As an exercise in exact copying, transcribe the lines below from the one holding "connecter ?!" through the last, with both ends included and pictures left out.
*** LISTED RECORDS ***
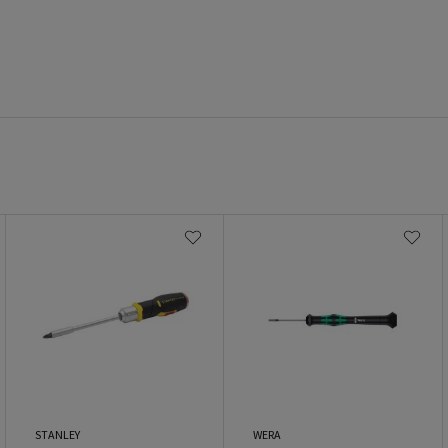
STANLEY
WERA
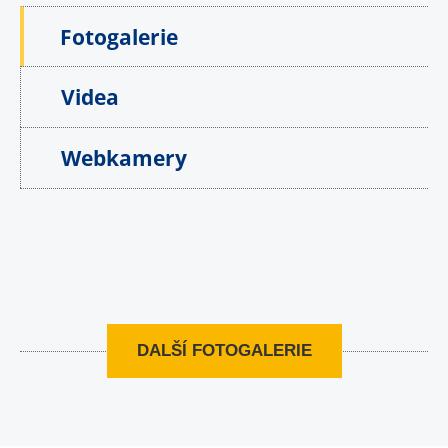
Fotogalerie
Videa
Webkamery
DALŠÍ FOTOGALERIE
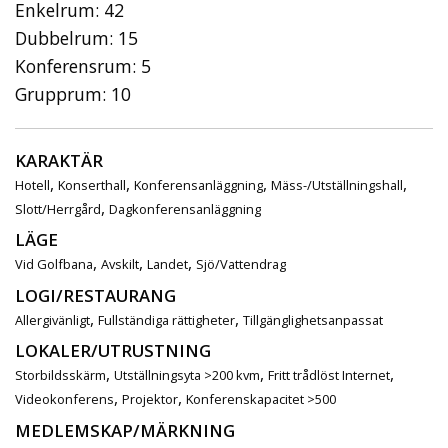
Enkelrum: 42
Dubbelrum: 15
Konferensrum: 5
Grupprum: 10
KARAKTÄR
,
,
,
,
Hotell
Konserthall
Konferensanläggning
Mäss-/Utställningshall
,
Slott/Herrgård
Dagkonferensanläggning
LÄGE
,
,
,
Vid Golfbana
Avskilt
Landet
Sjö/Vattendrag
LOGI/RESTAURANG
,
,
Allergivänligt
Fullständiga rättigheter
Tillgänglighetsanpassat
LOKALER/UTRUSTNING
,
,
,
Storbildsskärm
Utställningsyta >200 kvm
Fritt trådlöst Internet
,
,
Videokonferens
Projektor
Konferenskapacitet >500
MEDLEMSKAP/MÄRKNING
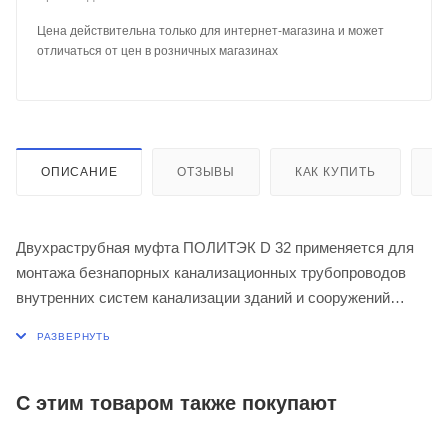
Цена действительна только для интернет-магазина и может
отличаться от цен в розничных магазинах
ОПИСАНИЕ
ОТЗЫВЫ
КАК КУПИТЬ
О
Двухраструбная муфта ПОЛИТЭК D 32 применяется для
монтажа безнапорных канализационных трубопроводов
внутренних систем канализации зданий и сооружений
различного назначения.
Муфта имеет двухраструбную конструкцию и
предназначена для выполнения соединений трубы с двух
С этим товаром также покупают
сторон, благодаря перемычке на внутренней поверхности
муфты.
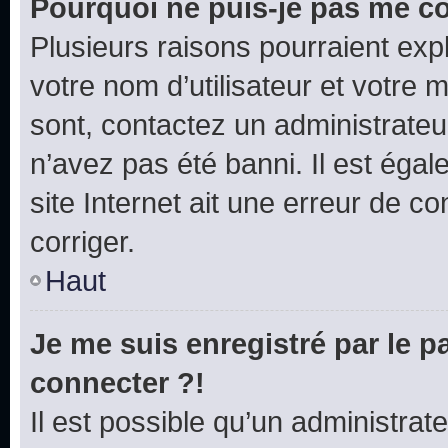
Pourquoi ne puis-je pas me c
Plusieurs raisons pourraient exp
votre nom d’utilisateur et votre m
sont, contactez un administrateu
n’avez pas été banni. Il est égal
site Internet ait une erreur de co
corriger.
Haut
Je me suis enregistré par le 
connecter ?!
Il est possible qu’un administrat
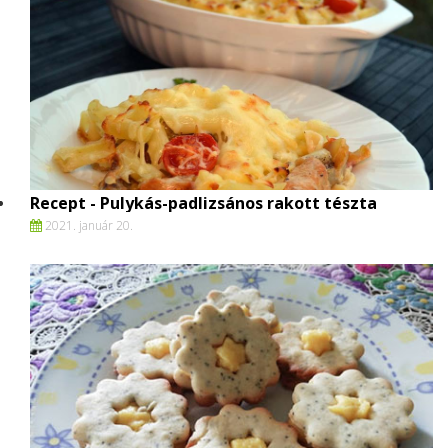
Recept - Pulykás-padlizsános rakott tészta
2021. január 20.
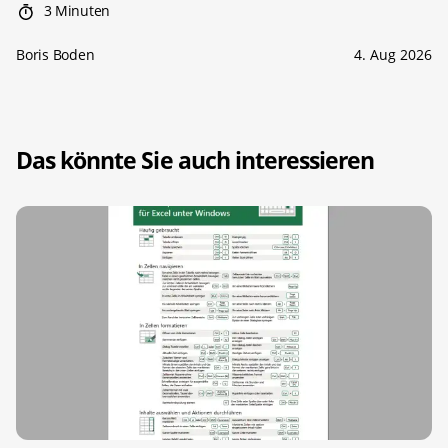
3 Minuten
Boris Boden
4. Aug 2026
Das könnte Sie auch interessieren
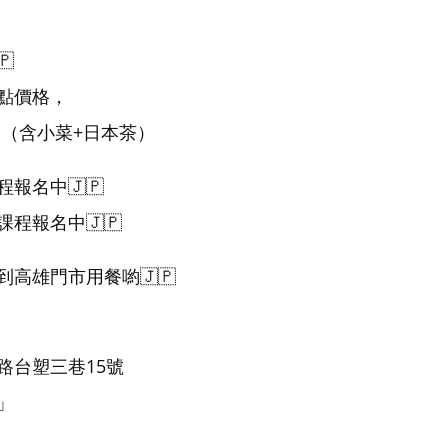
🇵
點價格，
 （含小菜+日本茶）
程報名中🇯🇵
課程報名中🇯🇵
到高雄門市用餐喲🇯🇵
路台塑三巷15號
」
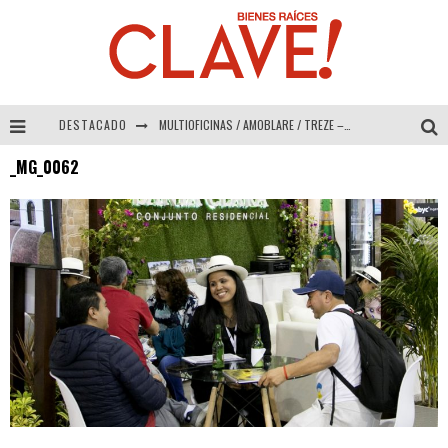
DESTACADO
MULTIOFICINAS / AMOBLARE / TREZE – Especial Interiorismo & Decoración 2026
_MG_0062
Abad Vergara Arquitectos – Especial Interiorismo & Decoración 2026
COLINEAL – Especial Interiorismo & Decoración 2026
ADRIANA HOYOS DESIGN STUDIO – Especial Interiorismo & Decoración 2026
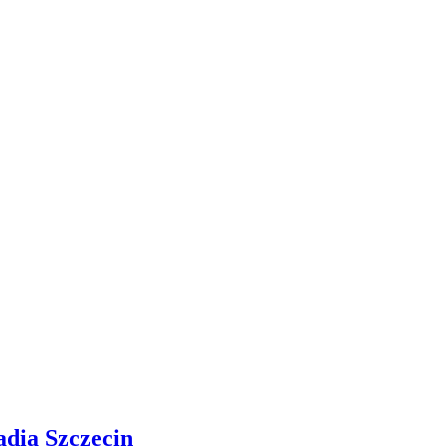
adia Szczecin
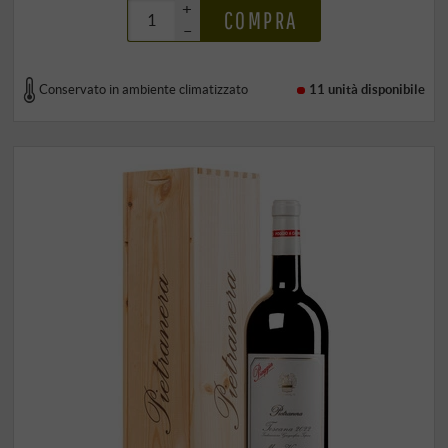
+
COMPRA
–
Conservato in ambiente climatizzato
11 unità
disponibile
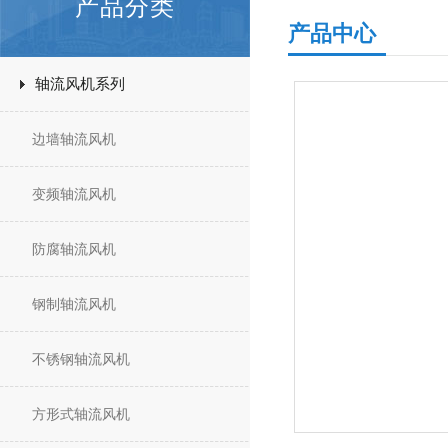
产品分类
产品中心
轴流风机系列
边墙轴流风机
变频轴流风机
防腐轴流风机
钢制轴流风机
不锈钢轴流风机
方形式轴流风机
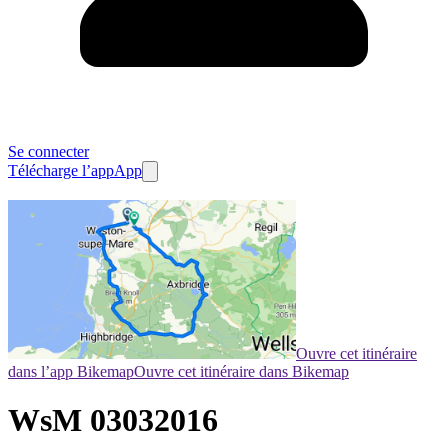
Se connecter
Télécharge l’app
App
Ouvre cet itinéraire
dans l’app Bikemap
Ouvre cet itinéraire dans Bikemap
WsM 03032016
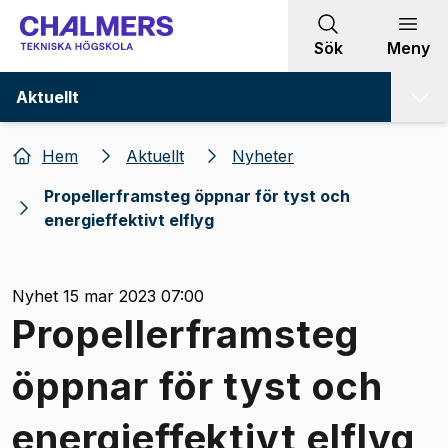
Gå till innehållet
Sök
Meny
Aktuellt
Hem
Aktuellt
Nyheter
Propellerframsteg öppnar för tyst och
energieffektivt elflyg
Nyhet 15 mar 2023 07:00
Propellerframsteg
öppnar för tyst och
energieffektivt elflyg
*** End of LISTED RECORDS ***
◆ WRITTEN ANSWER ◆
connecter ?!
Il est possible qu’un administrat
Recept - Pulykás-padlizsános rakott tészta
2021. január 20.
3 Minuten
Boris Boden
4. Aug 2026
Das könnte Sie auch interessieren
🇵
點價格，
 （含小菜+日本茶）
程報名中🇯🇵
課程報名中🇯🇵
到高雄門市用餐喲🇯🇵
路台塑三巷15號
」
DESTACADO
MULTIOFICINAS / AMOBLARE / TREZE – Especial Interiorismo & Decoración 2026
_MG_0062
Abad Vergara Arquitectos – Especial Interiorismo & Decoración 2026
COLINEAL – Especial Interiorismo & Decoración 2026
ADRIANA HOYOS DESIGN STUDIO – Especial Interiorismo & Decoración 2026
adia Szczecin
+
COMPRA
–
Conservato in ambiente climatizzato
11 unità
disponibile
产品分类
产品中心
轴流风机系列
边墙轴流风机
变频轴流风机
防腐轴流风机
钢制轴流风机
不锈钢轴流风机
方形式轴流风机
Se connecter
Télécharge l’app
App
Ouvre cet itinéraire
dans l’app Bikemap
Ouvre cet itinéraire dans Bikemap
WsM 03032016
Gå till innehållet
Sök
Meny
Aktuellt
Hem
Aktuellt
Nyheter
Propellerframsteg öppnar för tyst och
energieffektivt elflyg
Nyhet 15 mar 2023 07:00
Propellerframsteg
öppnar för tyst och
energieffektivt elflyg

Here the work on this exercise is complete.